## To do:
1) Write out the passage of the forum post about the NFL collusion case from "I have a few" to "added a question.".
2) List every all-capital abbreviation that appears in the forum post about the NFL collusion case.
3) Proceed with the forum post about the NFL collusion case from the point where it stops.

(Study text)

Quote:
Originally Posted by Daseal
Today the 8th circuit of appeals overturned Judge Doty's decision that the NFLPA waited too long to file the collusion report and the new CBA nullified the collusion case.
I have a few questions on this result:
1) What are the chances this gets to the discovery phase forcing the NFL to release internal communication.
2) Will the teams only be able to go after financial compensation, or will the be able to fight for competitive compensation (extra cap room, draft picks, etc.)
3) The article says this goes back to Judge Doty's courtroom? Why wouldn't you bring a new judge into the equation. This wasn't a jury trial, thus Doty may have more of an agenda then a fresh judge.
Appeals court reinstates collusion case | ProFootballTalk
Edit: reformatted and added a question.
|
1. Probably still not likely. The NFL is likely to have several other grounds on which to make a Motion to Dismiss. I haven't read the decision, but I am somewhat surprised. The waiver seemed pretty solid ground - not sure what the 8th Circuit said was the problem with it. I am betting something along the lines of bad faith nullifying it.

(End Study text)
(Supplied information)

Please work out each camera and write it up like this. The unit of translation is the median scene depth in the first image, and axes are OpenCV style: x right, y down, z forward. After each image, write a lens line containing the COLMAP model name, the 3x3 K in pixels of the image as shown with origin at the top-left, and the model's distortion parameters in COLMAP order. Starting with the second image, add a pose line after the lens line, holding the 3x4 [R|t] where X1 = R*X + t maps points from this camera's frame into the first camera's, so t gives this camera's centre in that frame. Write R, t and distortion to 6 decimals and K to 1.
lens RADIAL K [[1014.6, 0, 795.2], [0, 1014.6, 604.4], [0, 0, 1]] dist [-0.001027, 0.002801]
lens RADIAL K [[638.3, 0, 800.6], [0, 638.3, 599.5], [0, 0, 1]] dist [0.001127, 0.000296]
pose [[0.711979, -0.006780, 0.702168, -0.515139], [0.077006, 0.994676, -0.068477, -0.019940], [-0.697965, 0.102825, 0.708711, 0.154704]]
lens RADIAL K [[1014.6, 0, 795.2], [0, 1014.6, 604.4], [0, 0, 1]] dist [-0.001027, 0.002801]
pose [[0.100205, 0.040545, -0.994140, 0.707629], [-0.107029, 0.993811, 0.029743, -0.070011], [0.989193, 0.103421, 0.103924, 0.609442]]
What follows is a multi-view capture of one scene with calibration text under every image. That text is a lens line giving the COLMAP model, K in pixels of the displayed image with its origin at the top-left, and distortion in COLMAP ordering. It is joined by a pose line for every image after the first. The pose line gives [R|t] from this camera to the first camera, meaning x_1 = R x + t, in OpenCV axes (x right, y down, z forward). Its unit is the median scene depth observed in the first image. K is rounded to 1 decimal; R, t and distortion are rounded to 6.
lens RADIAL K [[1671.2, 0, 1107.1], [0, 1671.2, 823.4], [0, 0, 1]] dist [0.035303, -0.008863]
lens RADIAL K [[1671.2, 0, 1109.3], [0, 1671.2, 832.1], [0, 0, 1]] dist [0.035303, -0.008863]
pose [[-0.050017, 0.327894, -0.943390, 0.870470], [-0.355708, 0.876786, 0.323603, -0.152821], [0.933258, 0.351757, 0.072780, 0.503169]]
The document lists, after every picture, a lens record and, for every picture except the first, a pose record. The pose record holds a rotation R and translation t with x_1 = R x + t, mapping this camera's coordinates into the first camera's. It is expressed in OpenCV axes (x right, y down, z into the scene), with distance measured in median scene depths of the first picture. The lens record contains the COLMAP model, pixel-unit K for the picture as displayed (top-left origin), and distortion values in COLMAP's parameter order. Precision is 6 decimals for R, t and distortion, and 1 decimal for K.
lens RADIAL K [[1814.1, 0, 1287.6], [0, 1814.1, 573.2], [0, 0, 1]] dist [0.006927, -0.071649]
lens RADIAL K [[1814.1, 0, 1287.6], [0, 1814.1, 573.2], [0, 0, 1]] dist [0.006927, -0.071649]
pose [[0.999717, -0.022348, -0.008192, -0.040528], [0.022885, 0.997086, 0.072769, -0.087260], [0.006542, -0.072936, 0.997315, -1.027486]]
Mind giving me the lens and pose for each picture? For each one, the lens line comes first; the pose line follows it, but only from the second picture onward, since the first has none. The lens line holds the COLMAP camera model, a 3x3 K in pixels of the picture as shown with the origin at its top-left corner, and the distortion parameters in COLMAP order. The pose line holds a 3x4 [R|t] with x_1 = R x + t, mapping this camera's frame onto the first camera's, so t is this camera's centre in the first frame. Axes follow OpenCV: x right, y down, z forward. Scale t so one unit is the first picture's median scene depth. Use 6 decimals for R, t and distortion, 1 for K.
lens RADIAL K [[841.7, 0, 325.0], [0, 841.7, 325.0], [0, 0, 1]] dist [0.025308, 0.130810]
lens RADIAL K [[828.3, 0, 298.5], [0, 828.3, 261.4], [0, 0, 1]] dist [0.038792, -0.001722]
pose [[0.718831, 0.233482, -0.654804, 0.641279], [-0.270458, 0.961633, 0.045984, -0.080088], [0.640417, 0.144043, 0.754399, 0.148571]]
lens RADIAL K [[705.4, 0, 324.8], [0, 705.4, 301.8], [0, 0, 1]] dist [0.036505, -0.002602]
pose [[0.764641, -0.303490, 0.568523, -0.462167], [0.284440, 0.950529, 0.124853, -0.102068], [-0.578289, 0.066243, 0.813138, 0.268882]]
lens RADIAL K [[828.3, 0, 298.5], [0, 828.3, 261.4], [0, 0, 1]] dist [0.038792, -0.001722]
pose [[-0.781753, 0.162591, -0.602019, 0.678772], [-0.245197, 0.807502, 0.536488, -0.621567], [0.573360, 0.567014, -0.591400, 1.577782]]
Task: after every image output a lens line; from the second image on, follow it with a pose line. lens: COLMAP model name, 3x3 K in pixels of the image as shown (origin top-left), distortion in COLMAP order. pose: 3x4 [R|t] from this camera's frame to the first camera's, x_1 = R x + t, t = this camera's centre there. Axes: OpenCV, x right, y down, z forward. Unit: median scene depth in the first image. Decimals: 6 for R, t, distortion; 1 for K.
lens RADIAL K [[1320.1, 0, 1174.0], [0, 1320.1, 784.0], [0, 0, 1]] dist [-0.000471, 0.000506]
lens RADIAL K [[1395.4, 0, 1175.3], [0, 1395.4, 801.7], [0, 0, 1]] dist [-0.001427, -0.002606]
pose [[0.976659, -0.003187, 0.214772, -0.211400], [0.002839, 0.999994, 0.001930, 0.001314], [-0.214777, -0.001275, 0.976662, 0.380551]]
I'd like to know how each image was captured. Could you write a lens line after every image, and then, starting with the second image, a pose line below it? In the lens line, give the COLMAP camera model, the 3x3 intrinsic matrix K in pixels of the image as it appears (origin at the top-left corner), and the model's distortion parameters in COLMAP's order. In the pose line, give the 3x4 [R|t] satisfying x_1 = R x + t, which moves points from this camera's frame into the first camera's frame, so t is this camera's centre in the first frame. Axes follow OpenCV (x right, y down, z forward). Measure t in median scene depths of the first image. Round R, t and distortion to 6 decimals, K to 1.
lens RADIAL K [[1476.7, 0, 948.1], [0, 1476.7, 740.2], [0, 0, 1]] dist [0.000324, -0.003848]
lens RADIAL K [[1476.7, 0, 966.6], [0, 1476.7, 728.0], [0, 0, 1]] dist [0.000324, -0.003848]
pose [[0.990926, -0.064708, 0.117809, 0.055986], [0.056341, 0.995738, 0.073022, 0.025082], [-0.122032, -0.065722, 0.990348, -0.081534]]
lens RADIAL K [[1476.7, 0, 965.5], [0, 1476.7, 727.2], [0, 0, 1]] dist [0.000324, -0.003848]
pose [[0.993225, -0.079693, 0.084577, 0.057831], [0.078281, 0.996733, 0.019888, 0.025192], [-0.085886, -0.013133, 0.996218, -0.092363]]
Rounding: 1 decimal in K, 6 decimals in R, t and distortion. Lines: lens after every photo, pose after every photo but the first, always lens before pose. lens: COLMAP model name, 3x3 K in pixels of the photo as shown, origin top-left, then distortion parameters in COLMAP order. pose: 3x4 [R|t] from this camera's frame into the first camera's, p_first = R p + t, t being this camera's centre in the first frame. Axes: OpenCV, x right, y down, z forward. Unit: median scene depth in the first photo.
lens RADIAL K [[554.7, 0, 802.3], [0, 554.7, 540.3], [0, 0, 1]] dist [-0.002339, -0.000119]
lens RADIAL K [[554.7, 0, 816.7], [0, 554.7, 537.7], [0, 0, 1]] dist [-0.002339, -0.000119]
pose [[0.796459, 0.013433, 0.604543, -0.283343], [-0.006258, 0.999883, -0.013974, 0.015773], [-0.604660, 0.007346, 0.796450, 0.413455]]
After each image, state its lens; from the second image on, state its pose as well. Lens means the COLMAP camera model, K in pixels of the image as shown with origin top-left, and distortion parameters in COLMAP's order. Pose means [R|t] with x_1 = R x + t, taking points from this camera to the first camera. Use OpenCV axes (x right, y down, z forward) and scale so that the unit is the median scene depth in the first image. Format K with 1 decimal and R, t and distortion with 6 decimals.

(End Supplied information)

## Results for each task:
1)
I have a few questions on this result:
1) What are the chances this gets to the discovery phase forcing the NFL to release internal communication.
2) Will the teams only be able to go after financial compensation, or will the be able to fight for competitive compensation (extra cap room, draft picks, etc.)
3) The article says this goes back to Judge Doty's courtroom? Why wouldn't you bring a new judge into the equation. This wasn't a jury trial, thus Doty may have more of an agenda then a fresh judge.
Appeals court reinstates collusion case | ProFootballTalk
Edit: reformatted and added a question.

2) NFLPA, CBA, NFL

3)
2. I think everybody has already addressed this. It's the NFLPA v. the teams/league/owners. No individual team gains from the NFLPA prevailing.
3. Cases remanded generally go back to the judge whose decision was appealed unless for some reason (no longer on the bench, assigned to different docket, etc.) they are not able to do so.
In addition, and if I am recalling correctly, the NFLPA is trying to invalidate the NEW CBA by saying it never should have gone into effect b/c of the collusion. To do so, they are saying that the NFL violated the OLD CBA's terms for renegotiation. So, b/c they are attacking the validity of the NEW CBA through the OLD CBA, the matter goes to Doty because he retained jurisdiction of all the disputes of the OLD CBA. It was a major negotiation win for the NFL to get him off the case in future CBA disputes.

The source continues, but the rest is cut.